In 1972, Max Chancy, along with his wife Adeline Magloire and other associates, was instrumental in founding the Maison d’Haïti. This organization’s objective is to help immigrants from Haiti to integrate into Quebec society. The Maison d’Haïti also defends their rights as workers and combats racism. Over the years, this organization has become one of the central pillars of the Haitian community.

Involvement in the Quebec School System

In the late 1970s, many students of Haitian origin were experiencing many problems with the Quebec school system. Large numbers of these students were receiving failing grades, while others were placed in special classes. These problems became so widespread that Quebec’s immigration and education ministries established a roundtable to find solutions to the problems that these students were facing. The roundtable’s members included representatives of Quebec’s government, its education system and its Haitian community. Max Chancy sat on this roundtable as representative for the Maison d’Haïti, along with other community leaders such as Jean-Claude Icart and Adrien Bance. In an article that he and sociologist Charles Pierre-Jacques co-authored for an anthology published in 1982, Chancy drew the connection between the problems that Haitian youth were experiencing in school and the often precarious conditions in which they and their families lived, while Pierre-Jacques explained that these problems were due in part to racism in Quebec’s school system.

As the result of Max Chancy’s involvement in Quebec education issues, he became well known. In 1979, the Quebec government appointed him to sit on the Conseil supérieur de l’éducation, a body that advises Quebec’s Minister of Education. In January 1984, Quebec Minister of Education Camille Laurin appointed Chancy to chair a ministerial committee on relations between Quebec’s schools and its cultural communities.
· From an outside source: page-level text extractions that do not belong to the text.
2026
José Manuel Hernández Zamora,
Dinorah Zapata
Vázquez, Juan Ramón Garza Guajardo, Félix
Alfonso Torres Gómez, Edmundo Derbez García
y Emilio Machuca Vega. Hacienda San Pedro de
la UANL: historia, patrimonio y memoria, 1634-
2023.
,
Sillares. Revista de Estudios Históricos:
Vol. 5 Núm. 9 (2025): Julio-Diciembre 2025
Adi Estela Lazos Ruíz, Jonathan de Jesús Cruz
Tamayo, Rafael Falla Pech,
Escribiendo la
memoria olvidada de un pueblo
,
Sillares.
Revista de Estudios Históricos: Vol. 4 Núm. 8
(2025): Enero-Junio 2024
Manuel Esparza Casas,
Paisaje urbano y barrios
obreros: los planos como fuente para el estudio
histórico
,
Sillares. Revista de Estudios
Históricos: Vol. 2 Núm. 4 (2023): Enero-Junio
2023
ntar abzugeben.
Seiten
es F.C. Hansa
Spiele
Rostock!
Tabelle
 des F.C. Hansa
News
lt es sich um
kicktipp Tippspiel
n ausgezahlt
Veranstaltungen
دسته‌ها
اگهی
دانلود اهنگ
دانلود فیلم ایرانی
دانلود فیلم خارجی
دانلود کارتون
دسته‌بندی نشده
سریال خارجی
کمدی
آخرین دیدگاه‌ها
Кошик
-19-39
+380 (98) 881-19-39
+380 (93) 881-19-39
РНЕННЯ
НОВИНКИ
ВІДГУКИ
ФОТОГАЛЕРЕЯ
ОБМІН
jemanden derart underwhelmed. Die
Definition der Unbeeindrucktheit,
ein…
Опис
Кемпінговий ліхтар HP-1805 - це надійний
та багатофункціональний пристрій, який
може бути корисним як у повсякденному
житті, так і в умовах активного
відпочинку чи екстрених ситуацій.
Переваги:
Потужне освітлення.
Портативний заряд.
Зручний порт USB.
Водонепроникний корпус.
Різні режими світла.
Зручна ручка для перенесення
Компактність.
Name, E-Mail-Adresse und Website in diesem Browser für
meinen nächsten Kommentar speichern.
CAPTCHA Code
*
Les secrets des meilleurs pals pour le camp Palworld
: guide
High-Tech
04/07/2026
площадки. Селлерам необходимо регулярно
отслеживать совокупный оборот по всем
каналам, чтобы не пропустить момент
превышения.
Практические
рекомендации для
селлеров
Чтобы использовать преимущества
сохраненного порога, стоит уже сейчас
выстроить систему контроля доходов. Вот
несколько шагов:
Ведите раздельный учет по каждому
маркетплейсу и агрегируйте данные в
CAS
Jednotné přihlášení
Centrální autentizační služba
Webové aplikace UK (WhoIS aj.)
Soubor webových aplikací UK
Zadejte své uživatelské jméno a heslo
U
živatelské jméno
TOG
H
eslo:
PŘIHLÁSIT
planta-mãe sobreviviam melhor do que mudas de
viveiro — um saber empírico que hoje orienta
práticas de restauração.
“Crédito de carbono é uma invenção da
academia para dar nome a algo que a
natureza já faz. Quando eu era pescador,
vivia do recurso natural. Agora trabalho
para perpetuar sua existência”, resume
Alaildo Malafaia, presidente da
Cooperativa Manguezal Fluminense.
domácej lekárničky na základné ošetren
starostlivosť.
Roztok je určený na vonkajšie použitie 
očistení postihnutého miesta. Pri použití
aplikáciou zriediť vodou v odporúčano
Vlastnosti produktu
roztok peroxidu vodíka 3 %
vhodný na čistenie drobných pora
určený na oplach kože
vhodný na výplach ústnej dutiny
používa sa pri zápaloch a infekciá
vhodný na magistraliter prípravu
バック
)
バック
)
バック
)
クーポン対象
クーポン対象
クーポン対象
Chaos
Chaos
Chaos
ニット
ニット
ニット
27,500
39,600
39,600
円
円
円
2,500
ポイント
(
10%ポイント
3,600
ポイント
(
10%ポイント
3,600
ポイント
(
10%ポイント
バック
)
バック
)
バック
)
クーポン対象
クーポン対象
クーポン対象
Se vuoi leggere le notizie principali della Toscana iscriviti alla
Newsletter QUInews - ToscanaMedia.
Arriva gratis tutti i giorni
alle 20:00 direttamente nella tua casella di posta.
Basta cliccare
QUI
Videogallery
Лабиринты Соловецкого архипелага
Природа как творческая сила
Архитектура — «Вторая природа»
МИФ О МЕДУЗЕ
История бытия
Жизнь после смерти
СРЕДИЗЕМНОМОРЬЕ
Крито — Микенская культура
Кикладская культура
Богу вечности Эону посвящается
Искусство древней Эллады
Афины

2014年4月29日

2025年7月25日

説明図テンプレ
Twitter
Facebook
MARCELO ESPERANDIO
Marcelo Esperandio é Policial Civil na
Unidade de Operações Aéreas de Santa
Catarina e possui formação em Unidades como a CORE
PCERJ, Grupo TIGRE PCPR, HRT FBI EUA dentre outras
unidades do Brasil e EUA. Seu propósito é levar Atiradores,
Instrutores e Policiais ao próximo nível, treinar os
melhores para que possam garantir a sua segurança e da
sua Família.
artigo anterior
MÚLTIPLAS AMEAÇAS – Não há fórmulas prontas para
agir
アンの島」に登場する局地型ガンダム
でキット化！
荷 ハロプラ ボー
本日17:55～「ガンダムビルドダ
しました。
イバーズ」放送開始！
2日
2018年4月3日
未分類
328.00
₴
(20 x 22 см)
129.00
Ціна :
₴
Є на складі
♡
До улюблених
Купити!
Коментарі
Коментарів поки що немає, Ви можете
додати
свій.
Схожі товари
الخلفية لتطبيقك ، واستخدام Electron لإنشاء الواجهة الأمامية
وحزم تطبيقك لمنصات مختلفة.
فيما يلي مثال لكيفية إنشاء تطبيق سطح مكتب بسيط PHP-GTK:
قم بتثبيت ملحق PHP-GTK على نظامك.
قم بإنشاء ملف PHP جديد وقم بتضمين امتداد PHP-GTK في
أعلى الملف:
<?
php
This committee issued a report containing a number of recommendations, in particular on the importance of intercultural education—an approach that considers students’ cultural backgrounds in order to communicate with them more effectively.

Fighting for Democracy and Social Progress

Throughout his exile in Canada, Chancy maintained an interest in what was going on back in Haiti. He met regularly to talk about Haiti with youth from Quebec’s Haitian community (see Haitian Canadians), to strengthen their feeling of belonging to this community, and to help them understand Haitian history and their social status as an ethnic minority group. In Chancy’s view, preserving the cultures of origin of immigrant communities was an essential task that helped to enrich the wider society as well. He was a frequent guest on the community radio station Radio Centre-Ville. He took positions on various subjects concerning Quebec and Canadian politics as well as the social and political situation in Haiti, which continued to suffer under the Duvalier dictatorship.

For Max Chancy, though it was important to support the Haitian people’s struggle for liberation, it was also essential to fight in solidarity with the struggles of other oppressed peoples. Hence he supported the peace movements working against the war in Viet Nam and in Latin America. He also played a vigorous role in social organizations in Quebec, in particular as a union activist. In 1975, alongside prominent Quebec trade unionist Michel Chartrand, Chancy participated in a meeting called the Conférence internationale de solidarité ouvrière (International conference of worker solidarity). This conference was held for the first time in Quebec. It brought together many representatives of movements fighting for the emancipation of oppressed peoples.

Return to Haiti and Death

Immediately after the fall of the Duvalier dictatorship in 1986, Max Chancy and Adeline Magloire returned to Haiti. Suffering from an illness that he had fought bravely for many years, Max Chancy died at home on 25 March 2002. His life was marked by constant struggle, both during his period of exile in the Haitian community of Montreal and in Haiti.